As a young girl, Katya Geller learned from her mother that math was the answer to everything. Now, at forty, she finds this wisdom tested: she has lost the love of her life, she is in the middle of a divorce, and has just found out that her mother is dying. Half-mad with grief, Katya turns to the unfinished notes for her mother's last textbook, hoping to find guidance in mathematical concepts.
Vapnyar distills and synthesizes different identities: immigrant, lover, wife, and daughter. As Katya movingly explains when she hits her forties, she always thought she lived in an 'Escher' house, a metaphor that can stand for the disjointedness of her entire life. Woven together with math concepts and plenty of raw feelings, this is a love story for those who are forever engaged in the pursuit of happiness.

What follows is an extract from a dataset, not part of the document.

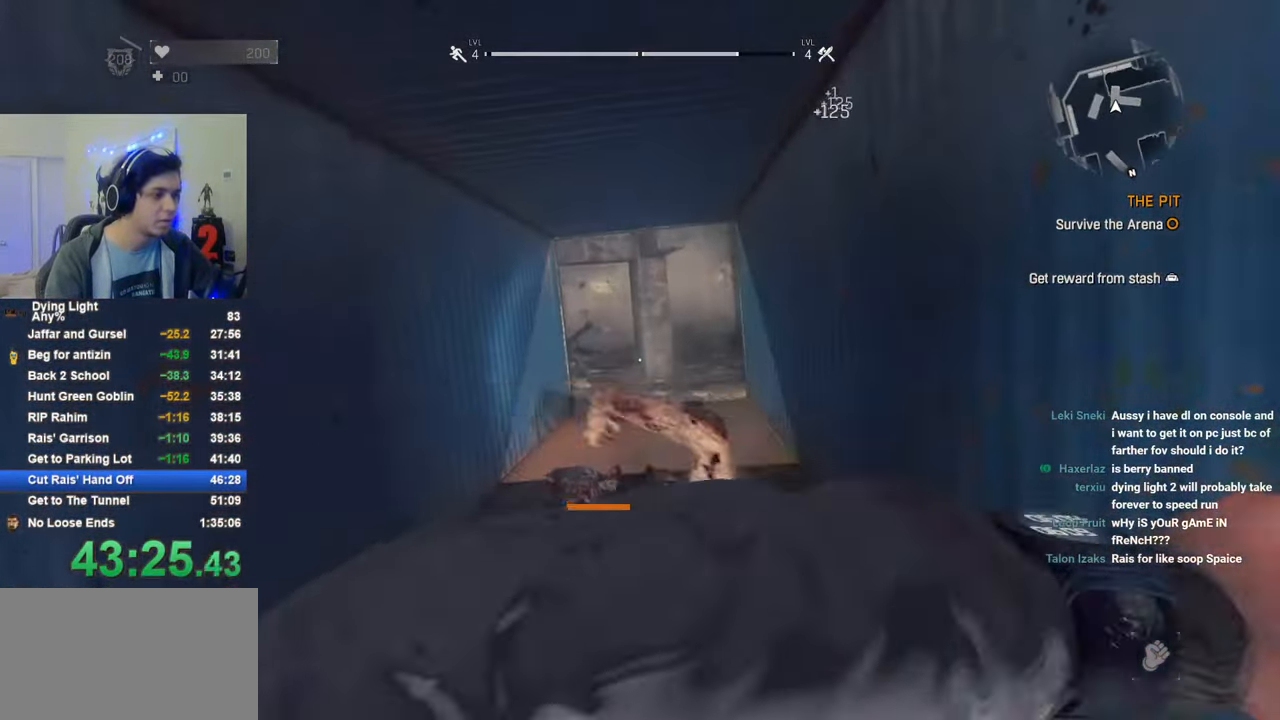
{"keys": ["a", "shift", "w"], "mouse": [], "mouse_move": "still", "events": [[16, "mouse_left", "up"], [250, "a", "down"]]}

There are a handful of novelists who excel in describing, often from ludicrously comic heights, the Russian-American experience. Call it the Borscht Shelf: Gary Shteyngart, Boris Fishman and the resplendent Lara Vapnyar ... Divide Me by Zero, which begins with Katya’s Russian childhood and ends in her American middle age, is structured throughout with Nina’s flash cards and various missives from Katya ... The content of these notes leans toward the tediously self-evident ... The framing can feel contrived, though it’s in keeping with Vapnyar’s track record: deeply affecting but playful, edging into cutesy. The world hews closely to Vapnyar’s own life...but everything about it is slightly notched up, surreal ... So goes the bildungsroman half of the novel, which hits its stride midway as a brutally sad romantic comedy. ... Divide Me by Zero is a mordant tribute to lost loves, none more beloved or irretrievably lost than Katya’s mother.
... a clever novel encompassing love and death, couched in an instruction manual ... Graphs, illustrations, pictures and notes in the text add levity. Katya is very funny as well. She gets in trouble for laughing in sensitive situations. Her behavior is extreme and childlike. She’s easy to love, and her first-person voice is accessible and engaging. The men to whom she’s attached are bright and witty, sharing her love of literature and film. She mentions Alice Munro as a favorite author, and Vapnyar’s own admiration of Munro shows in the earthy, elegant prose ... Toward the end, the math associations fall away, and the anecdotes become shorter and more serious. The dark side of comedy shows through in a culminating glimpse of a life on the verge of sweeping change ... yields humorous and profound life lessons.